Share your dilemmas and get honest opinions from other Mumsnetters.

AIBU - friendship circle issues

62 replies

IndigoHexagon · 27/01/2020 22:18

Hi all, I've wanted to ask advice on here for a while now and tonight it has come to a bit of a situation that I don't quite know how to deal with.

Sorry if it gets long. I will keep it as simple as possible. I know I'm opening myself up for some harsh criticism but please be kind - I don't make friends very easily and navigating friendships can be a challenge for me.

I am one of a group of what was to begin with 6 friends, all mums (ages between 30-40) and originally connected through school. We used to frequently (several times a week) get together, with or without kids,. It could be just a few of us on some occasions, more on others. The school our children all attended when we met was very small, and we would go out at xmas and invite all the other mums - some would come and some wouldn't but it was always fun and happy and surprisingly little conflict.

About 18 months ago a new mum, Jenny moved into the area. At first she socialised with lots of different groups of mums and after a bit of drama we had a bit of an issue. My best friend Claire, suffers quite badly from anxiety and had been friendly with another mum, called Jane from outside our immediate friendship circle. Jenny was also friends with Jane. Not really relevant why but Jane caused a lot of trouble between Jenny and Claire which ended up with Jenny treating Claire and her children really poorly. Claire's reaction was to completely distance herself from Jenny.

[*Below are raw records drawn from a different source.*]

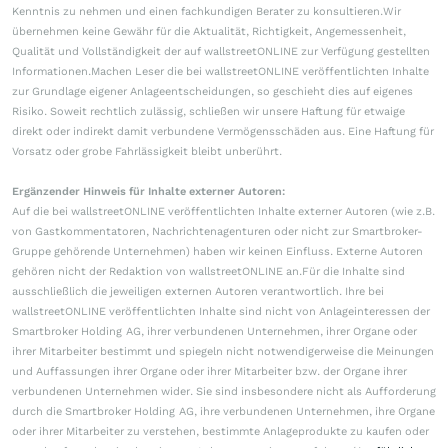
Kenntnis zu nehmen und einen fachkundigen Berater zu konsultieren.Wir
übernehmen keine Gewähr für die Aktualität, Richtigkeit, Angemessenheit,
Qualität und Vollständigkeit der auf wallstreetONLINE zur Verfügung gestellten
Informationen.Machen Leser die bei wallstreetONLINE veröffentlichten Inhalte
zur Grundlage eigener Anlageentscheidungen, so geschieht dies auf eigenes
Risiko. Soweit rechtlich zulässig, schließen wir unsere Haftung für etwaige
direkt oder indirekt damit verbundene Vermögensschäden aus. Eine Haftung für
Vorsatz oder grobe Fahrlässigkeit bleibt unberührt.
Ergänzender Hinweis für Inhalte externer Autoren:
Auf die bei wallstreetONLINE veröffentlichten Inhalte externer Autoren (wie z.B.
von Gastkommentatoren, Nachrichtenagenturen oder nicht zur Smartbroker-
Gruppe gehörende Unternehmen) haben wir keinen Einfluss. Externe Autoren
gehören nicht der Redaktion von wallstreetONLINE an.Für die Inhalte sind
ausschließlich die jeweiligen externen Autoren verantwortlich. Ihre bei
wallstreetONLINE veröffentlichten Inhalte sind nicht von Anlageinteressen der
Smartbroker Holding AG, ihrer verbundenen Unternehmen, ihrer Organe oder
ihrer Mitarbeiter bestimmt und spiegeln nicht notwendigerweise die Meinungen
und Auffassungen ihrer Organe oder ihrer Mitarbeiter bzw. der Organe ihrer
verbundenen Unternehmen wider. Sie sind insbesondere nicht als Aufforderung
durch die Smartbroker Holding AG, ihre verbundenen Unternehmen, ihre Organe
oder ihrer Mitarbeiter zu verstehen, bestimmte Anlageprodukte zu kaufen oder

Then, after falling out with Jane herself, Jenny started to socialise with one or two of the members of our friendship circle. She works part time and offers a service that a couple of our friends use so she became very close to these friends in particular.

As time went on I noticed that meet ups were happening less and less often, or were being arranged at very short notice, which meant that Claire, due to her bad anxiety, couldn't attend. She started to take this personally and felt that she was being excluded from the friendship circle in favour of Jenny. It has now been 9 months since the whole group socialised, with the exception of the xmas night out, which was quite frankly, uncomfortable and awkward. Jenny and the mums she's particularly friended, completely ignored the rest of the table and it was like there were two separate groups out at the same time. They only made an effort to speak to the people at our end if we were at the bar at the same time. After this Claire made the decision that the friendship group, when Jenny was out with us, was making her anxiety much worse (to the point that she had to restart her medication, which she had not needed for several months). Claire decided that she would no longer socialise with Jenny and would only go out with smaller groups of us from the bigger circle.

Which brings us to tonight. I have been given some (quite a lot) vouchers for spa weekend that a relative was given for xmas and won't use that have to be used by the end of February, I invited Claire (obviously) and two of the other in the group who I have know for years and years (we were the original three mums that met first). We were finalising plans when Laura, one of these sent me a PM asking me if she could add Jenny and the other mums from the group to come with us as she'd told them about it and they were all keen, to go and were hurt that I hadn't asked them in the first place.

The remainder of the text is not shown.